むしろ、期待とは反対の結果になることがほとんどです。 「うちの子、言うこと聞かないから」とお感じの方に、是非、聞いて欲しいのです。
一体、何が問題なのでしょうか?
嫌がられることを承知の上で申し上げます。それは、子どもの問題として捉えている点にあります。それでは、子どもは変わりません。イヤ変われません。成績も上がりません。
なぜ、そんなことが言えるか。多くの子どもを見てきて、気づいたこと。それは、子どもは、相手によって態度を変える。子どもは、相手によって態度を使い分けます。なかなか巧みですよ。
ということは、もう手遅れなのか。なんて思うのはまだ早いですよ。 あくまでも、今はこの状態ということです。この状態は、変えることができます。 子どもが「何」を基準に、言うことを聞く、聞かないを決めているか?を知ることです。
冬休み前にこんな場面がありました。仲のいい3人組の男の子たち。A君とB君が冬休み中にA君の家に泊まりに行く相談をしています。いつも一緒のC君が相談の輪の中に入っていません。
「何だ。ケンカでもしたのか」とC君に声をかけると、C君からの返事は「ケンカなんかしてないです。A君の家に泊まりに行きたいと言っても親はOKしない。ウチの親はそういうのダメなんです。兄貴も高校生になってはじめてOKもらったんです」という内容でした。
C君は親が何を許可して、何は許可しないか知っているのです。 じゃ、ダダをこねる時は? そう。それは、勝算があるからダダをこねるのです。
私たちも経験します。宿題を多く出す時があります。そんな時に子どもは必ずブーイングします。ここで、宿題を減らしたりなんかするともう、大変です。次回からは量が多くなくてもブーイングします。 本当は、子どものブーイングで減らしたのではなく、別な考えがあって減らしたとしても、子どもの目には、ブーイングによって減らす人と写ったのです。

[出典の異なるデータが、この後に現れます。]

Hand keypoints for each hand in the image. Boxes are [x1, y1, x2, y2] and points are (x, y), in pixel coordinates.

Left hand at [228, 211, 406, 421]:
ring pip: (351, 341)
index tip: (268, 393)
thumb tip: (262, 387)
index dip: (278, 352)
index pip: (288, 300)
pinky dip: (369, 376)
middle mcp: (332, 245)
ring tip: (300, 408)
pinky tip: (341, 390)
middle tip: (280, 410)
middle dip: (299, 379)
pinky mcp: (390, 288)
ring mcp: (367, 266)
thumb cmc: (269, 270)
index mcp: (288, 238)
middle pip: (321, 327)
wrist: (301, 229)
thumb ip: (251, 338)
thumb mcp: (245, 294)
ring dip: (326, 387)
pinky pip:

こうなったときは、子どもの目から見て、時々甘くなったり、時に厳しくなったりせず、いつも同じ姿勢を示し続けることで回復できます。特に、「親は勝手だ」と不満を言う子は、子どもの目から見ると、親はダブルスタンダードだと感じているのです。
最後に長く教えていて気がついた事をもう一つ。
成績のよい子は、「ウチの親は、言い出したら聞かない」とよく言います。成績不振の子の親御さんは、「ウチの子は、言い出したら聞かない」とよく嘆かれます。